A Protestant official sympathetically described him as slow, phlegmatic, honest and sensible; a Catholic official called him, with less charity, "a very limited and extremely wooden man who had been far out of his depth as a minister and was a cruel caricature as a prime minister".

Politics was in his bloodline but not in his blood. He came from ancient Anglo-Irish landed gentry, living in some splendour in an 18th-century stately home at Castledawson in Co Londonderry. His background was Eton and Sandhurst and 18 years in the Brigade of Guards before returning to Castledawson to farm and dabble dutifully in politics. His aunt Dame Dehra Parker had held a Stormont seat through five elections since 1932 and in 1960 Chichester-Clark took over her seat after an uncontested by-election.

There was not much to politics in those pre-troubles days: he rarely had to fight elections, since a sectarian headcount gave an infallible indication of the result. Major Chichester-Clark, as he was known, would arrive at Stormont in a battered Land Rover, holding a variety of undemanding positions, such as agriculture minister in 1967-69. Stormont was in the hands of the Unionist party, and the party was in the hands of the landed gentry, with Chichester-Clark's cousin Terence O'Neill at its head.

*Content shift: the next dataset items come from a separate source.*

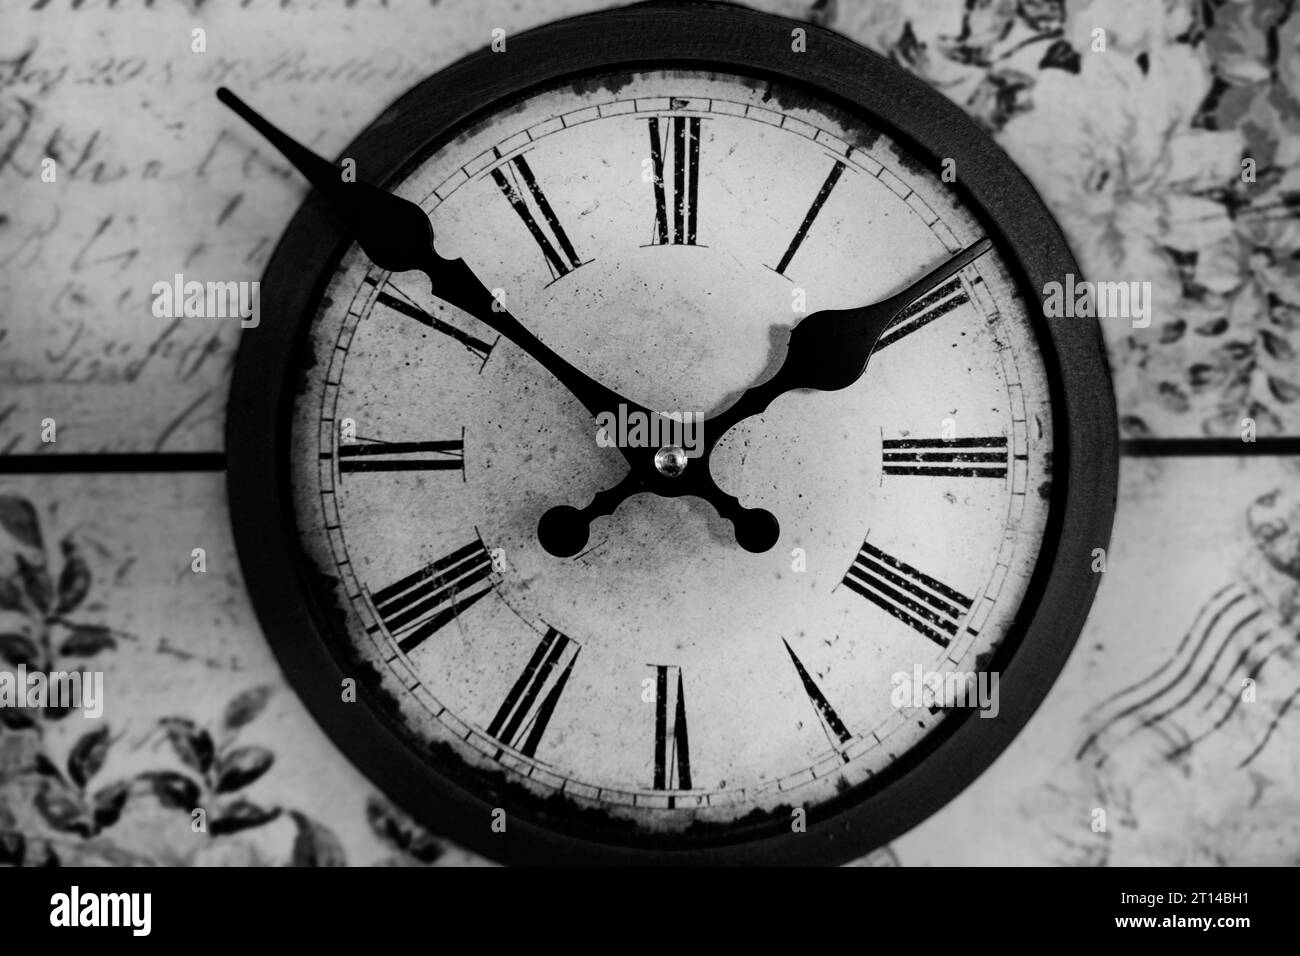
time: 1:51
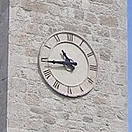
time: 10:44
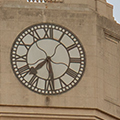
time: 7:28
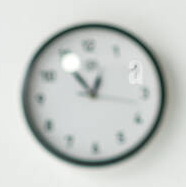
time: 12:54
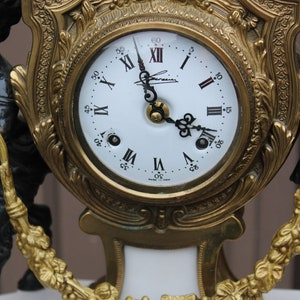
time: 3:57
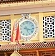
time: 5:17
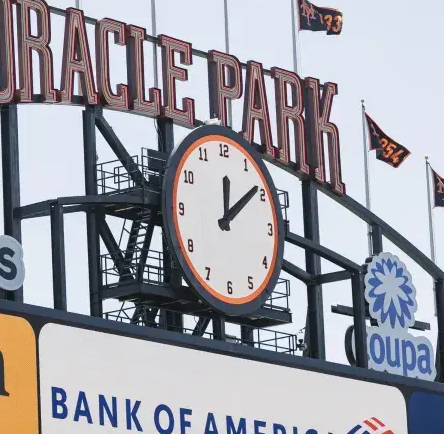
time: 12:08
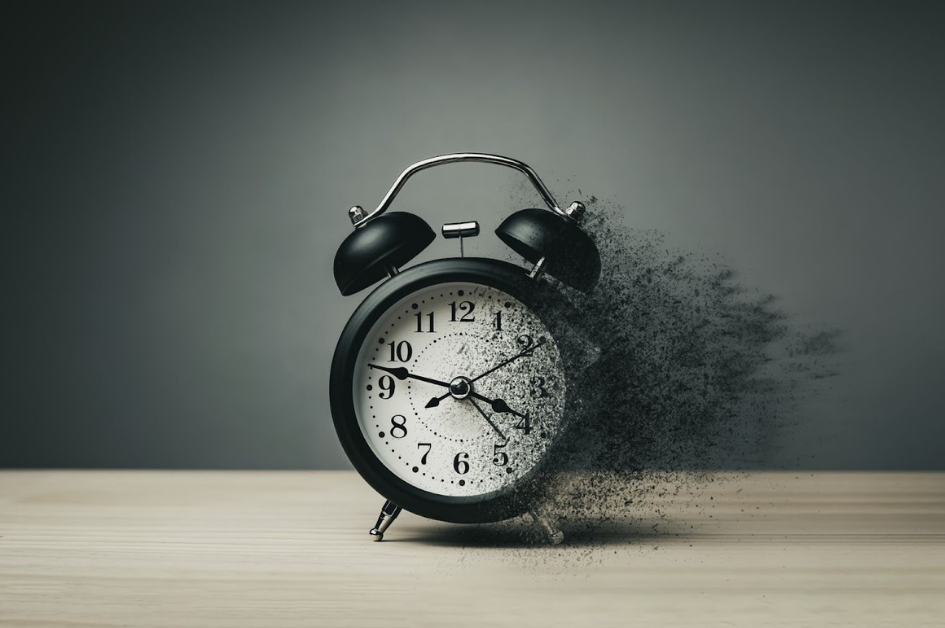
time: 3:47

O'Neill's struggles to reform the system ended in tears as Catholics took to the streets in the civil rights movement and the police were seen to attack them with batons and water-cannon. O'Neill resigned in despair in April 1969 after a series of jolting setbacks, one of which was Chichester-Clark's resignation from the cabinet after losing confidence in his cousin.

Following O'Neill's resignation, Chichester-Clark found himself thrust into the top job, pushed blinking and reluctant into the unwelcome limelight. His approach to politics was dutiful, rather than ambitious, and he seemed as surprised as anyone else to find himself Prime Minister. But the landed gentry could not bring itself to give up its control of the Unionist party and refused to hand it over to the natural candidate. This was Brian Faulkner, who had far greater political skills but, alas, a despised mercantile background.

In office Chichester-Clark never stood a chance of calming the whirlwind. August 1969 brought major riots and the first deaths of the troubles, leading Harold Wilson and James Callaghan to send in the first British troops. The London intervention was inevitably political as well as military, so that Chichester-Clark found himself pummelled by Wilson to bring in more and more reforms. The paramilitary B Specials were disbanded and a series of measures to combat discrimination against Catholics were enacted, but on the streets the rioting and the deaths continued. The sense of deterioration was strong.

From the Unionist grassroots, meanwhile, Chichester-Clark faced huge pressure not for political reform but for repressive measures. He was to say: "They could not grasp the fact that the army could not go in with enormous force." A senior British official said of Chichester-Clark and his cabinet: "In my view they were not evil men bent on maintaining power at all costs. They were decent but bewildered men, out of their depth in the face of the magnitude of their problem."

After three young off-duty British soldiers were shot dead by the IRA in north Belfast, Chichester-Clark flew to London to demand tougher security measures. Edward Heath, the British Prime Minister, offered more troops but it was not enough and Chichester-Clark resigned in March 1971. He was created Baron Moyola later that year.

He stepped down with relief rather than reluctance, never having come close to coping with the disparate forces which applied so much pressure to him from so many different and ultimately unreconcileable directions. "It was only a matter of time before there was a vote of no confidence," he said later, "so I got out, thinking that a new man might be able to get more out of London."

A week after his resignation he was pictured on television, relaxed, chatty and smoking a long cigar, his manner that of a man who had done his duty and was now content to leave the whole affair to someone else. Rarely can a politician have so relished his own fall from office.